In this way DNS that is private (not available on the public internet)can be provided for a Network Service without disturbing the normal DNS resolution within the cluster.


Version 0.2.0 supports Spiffe/Spire support for workload identities, paving the way for sophisticated policies governing admission of a Pod or workload to a Network Service.

Network Service Endpoint Developer Improvements

Network Service Mesh has multiple constituencies:

  1. Application Developers - who simply want the simplest path from what they want to having it
  2. Network Service Endpoint Developers - who write the NSEs that provide the Network Services
  3. Operators - who operate the NSM infrastructure (and often the K8s clusters). Note: App Devs are often also the operators, so operations must be very very simple.

Most of our focus has been on Application Developers and Operators, but NSE Developers are also important to the growth of the NSM ecosystem. Several improvements have been made to make it easier to write NSEs.

API simplification

The number and complexity of APIs needed for development is a key factor to the cognitive load involved in successful development. Network Service Mesh strives to keep it’s APIs simple and small in number.
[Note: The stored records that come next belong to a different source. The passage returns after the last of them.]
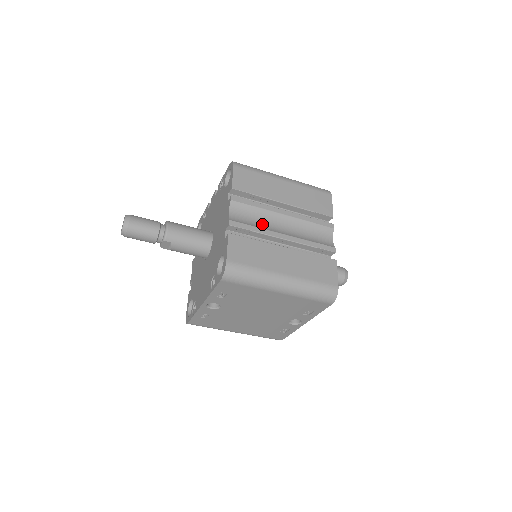
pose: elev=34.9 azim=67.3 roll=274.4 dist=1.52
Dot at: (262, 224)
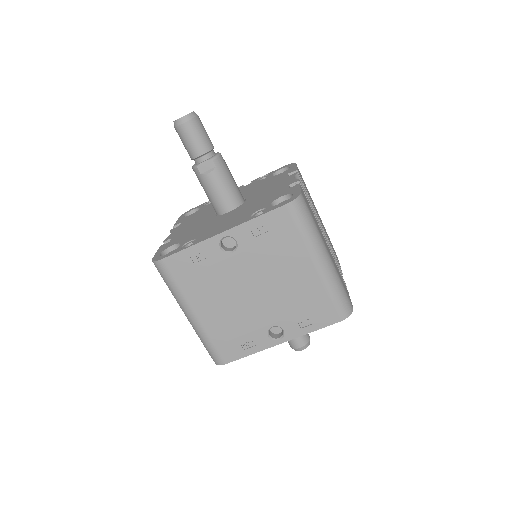
Dot at: occluded
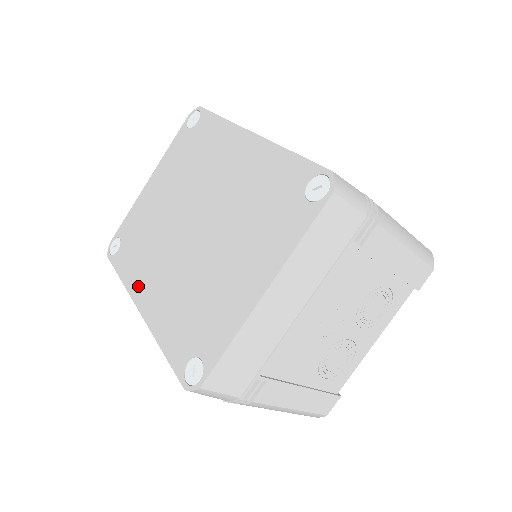
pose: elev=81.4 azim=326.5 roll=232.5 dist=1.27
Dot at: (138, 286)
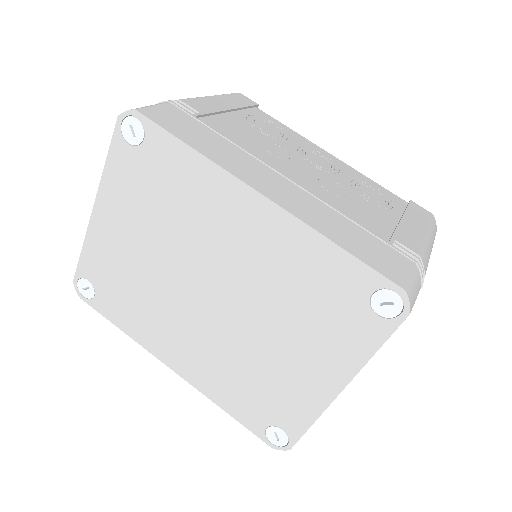
Dot at: (157, 346)
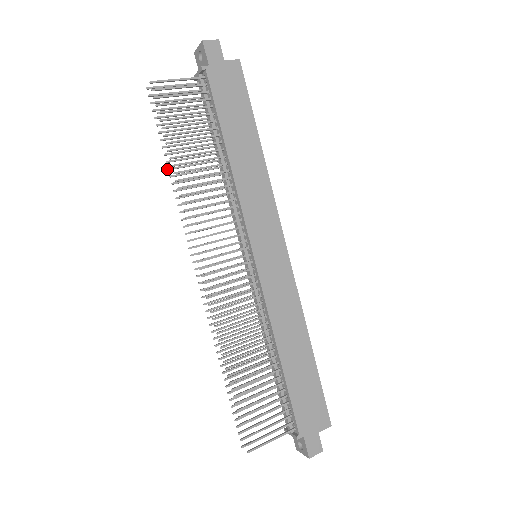
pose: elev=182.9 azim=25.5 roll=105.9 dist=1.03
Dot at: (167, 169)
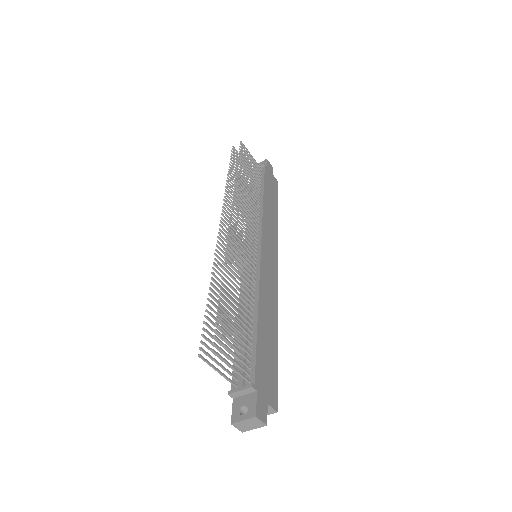
Dot at: (227, 174)
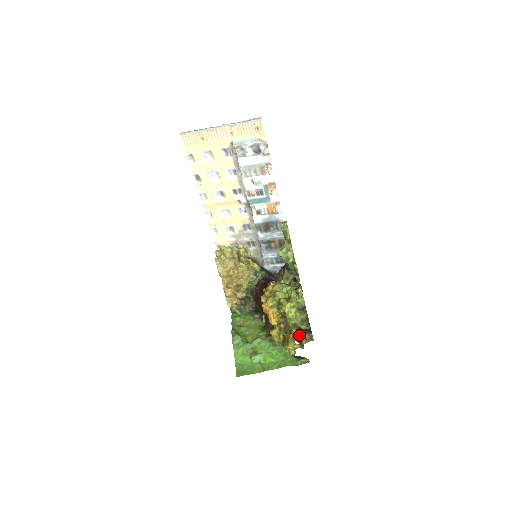
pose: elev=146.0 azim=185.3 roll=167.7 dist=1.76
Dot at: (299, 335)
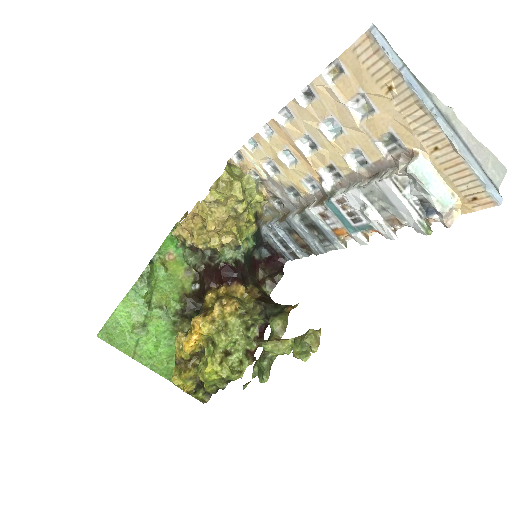
Dot at: (198, 381)
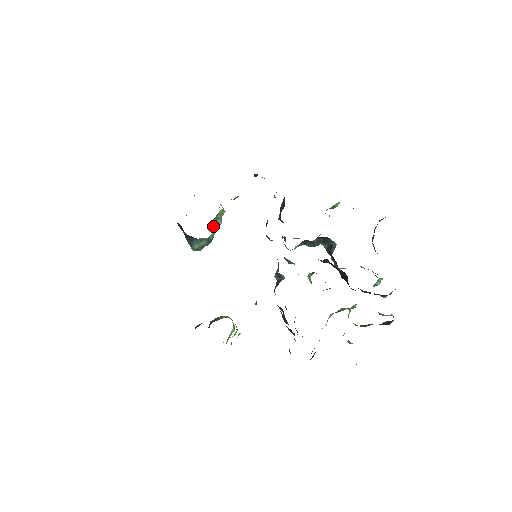
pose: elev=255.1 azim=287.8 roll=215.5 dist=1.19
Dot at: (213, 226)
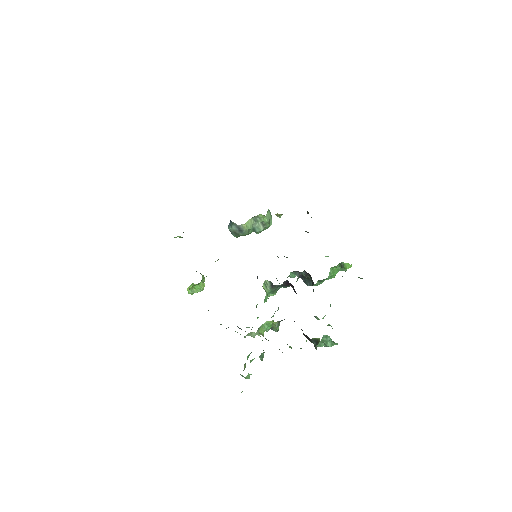
Dot at: (249, 222)
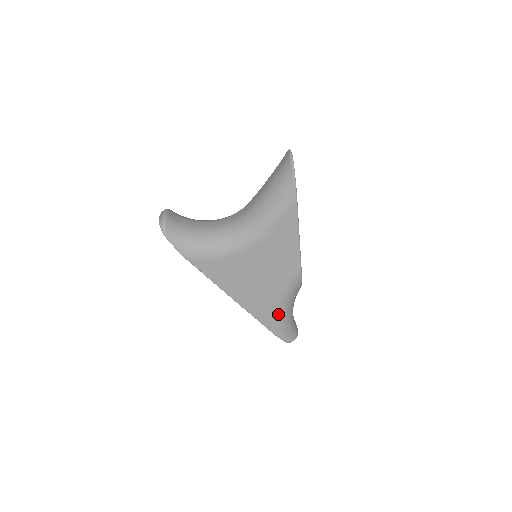
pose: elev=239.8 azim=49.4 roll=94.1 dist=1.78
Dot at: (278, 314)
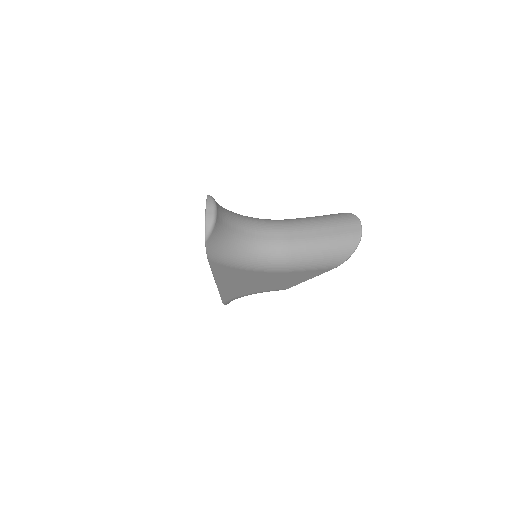
Dot at: (239, 297)
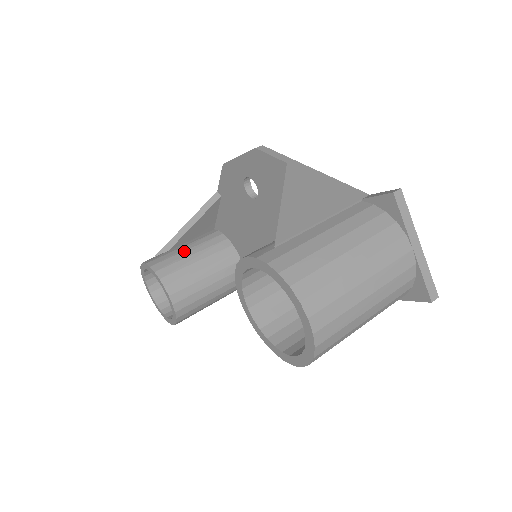
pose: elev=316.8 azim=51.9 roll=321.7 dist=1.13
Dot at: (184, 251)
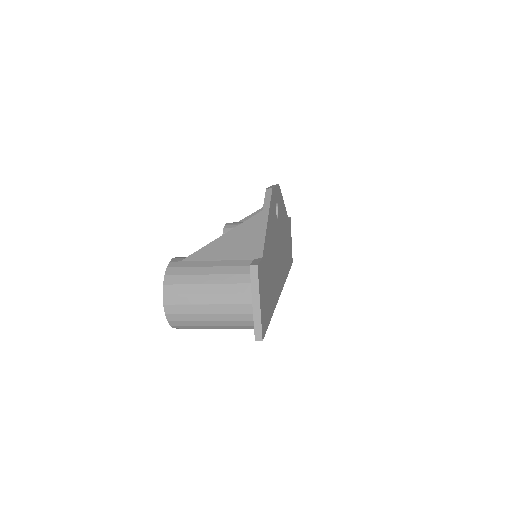
Dot at: occluded
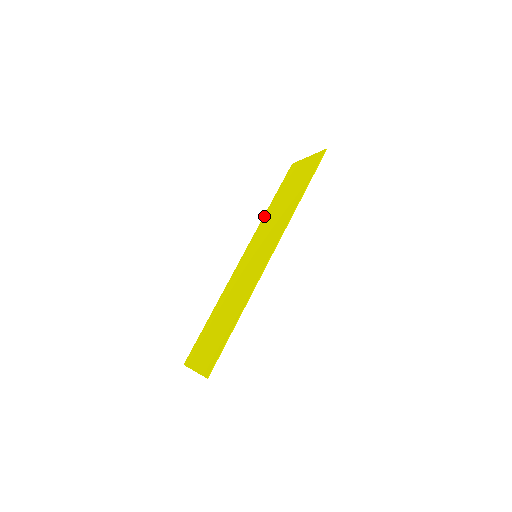
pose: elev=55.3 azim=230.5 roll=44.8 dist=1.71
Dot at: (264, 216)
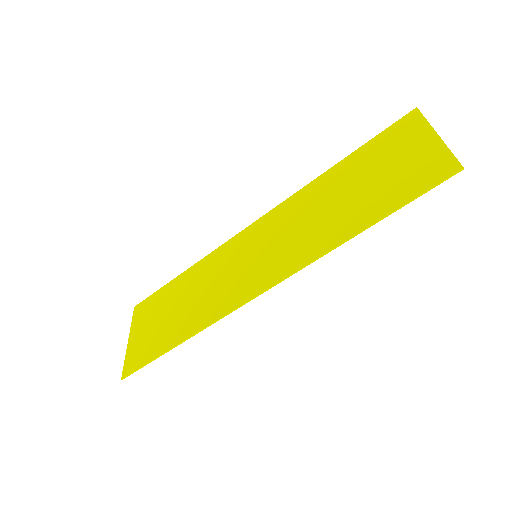
Dot at: (314, 181)
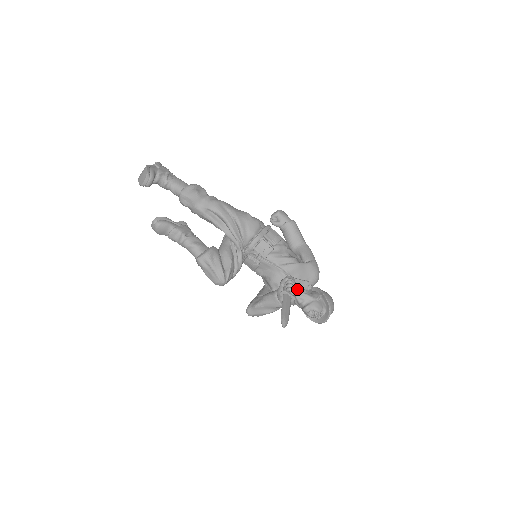
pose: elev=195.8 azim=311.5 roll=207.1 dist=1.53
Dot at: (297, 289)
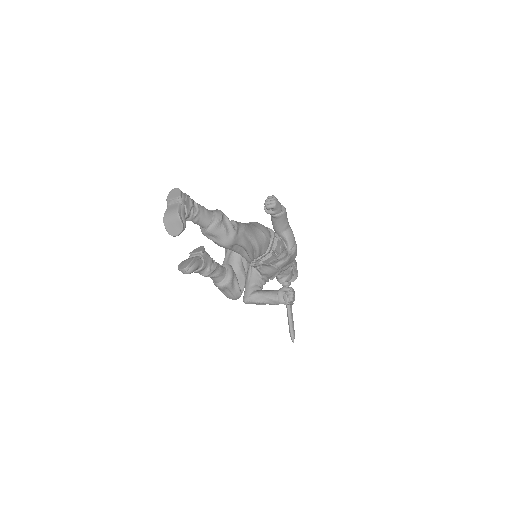
Dot at: occluded
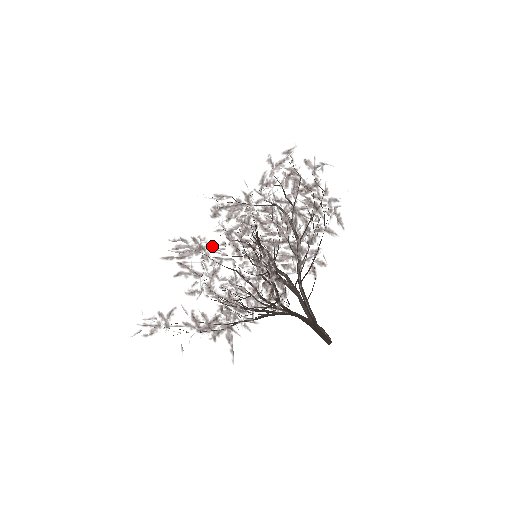
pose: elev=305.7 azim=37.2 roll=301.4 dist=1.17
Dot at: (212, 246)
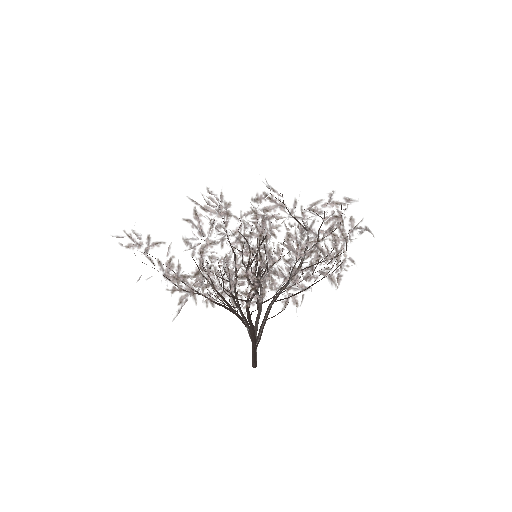
Dot at: occluded
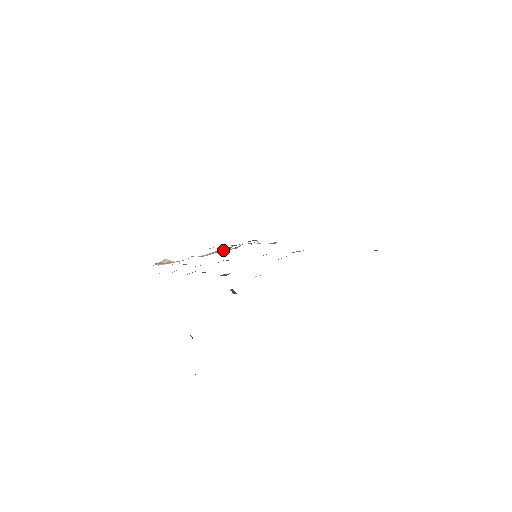
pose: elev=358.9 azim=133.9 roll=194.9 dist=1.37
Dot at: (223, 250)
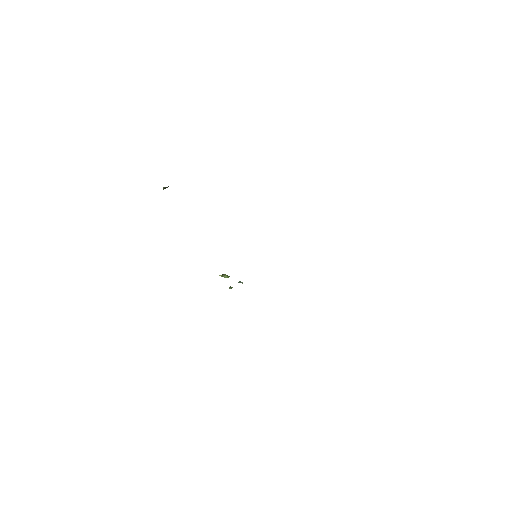
Dot at: occluded
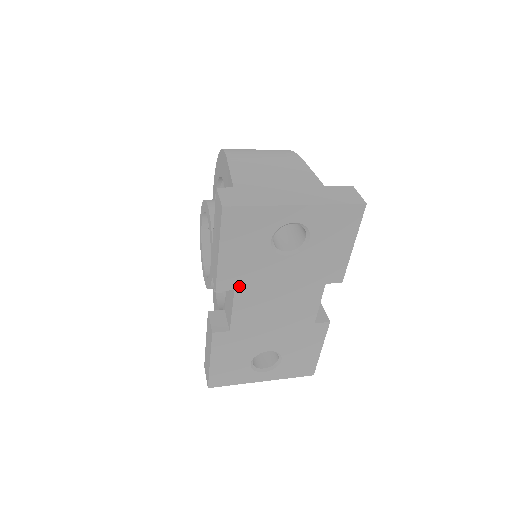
Network Service Mesh previously had two APIs for requesting, closing, and monitoring a connection from a Client to and Endpoint, one for local mechanisms like kernel interface, memif, etc and one for remote mechanisms like vxlan, srv6, gre, etc. These two APIs were almost semantically identical, but for the local/remote mechanism split.
These were simplified down to a single API.

Shift to a chain oriented sdk

Keeping APIs simple and few is key to rapid development. A Network Service Endpoint (NSE) has to supply a very small number of simple GRPC APIs to the outside world to function, but may have to carry out a number of internal activities to meet those requests.

The Network Service Mesh SDK for writing NSEs was adapted to allow the ‘chaining’ together of a list of implementations of those APIs which receive an incoming call, do their piece of the work, and then make an outgoing call to exactly the same API. This allows small bits of functionality to be written as ‘chain elements’ and then reused to construct a wide array of NSEs. An NSE author may only need to write a few ‘chain elements’ to do work that has not been done before and reuse existing chain elements to build out their NSE.

Internal jaeger tracing for chains

As part of the shift to chain a chain oriented SDK, the option to allow jaeger tracing through those internal chain elements was added, allowing for much more detailed tracing not only between separate components, but within those components.

Examples factored out into examples/ repo

Network Service Mesh’s ‘example’ NSEs where factored out of the main repo and into an examples repo to allow for easier consumption and contribution.


Increased testing

Network Service Mesh runs PR by PR testing on:

  1. Vanilla Kubernetes on bare metal on Packet
  2. GKE
  3. EKS
  4. AKS

Testing increased from 269 tests in v0.1.0 to 458 tests in v0.2.0.

Introduction of cloudtest

cloudtest is a multi-cloud testing tool that allows scheduling tests across multiple cluster instances in public clouds.

It is extremely persistent, working around a number of small instabilities in various clouds abilities to reliably provide new clusters on demand. This has allowed a vast expansion of testing.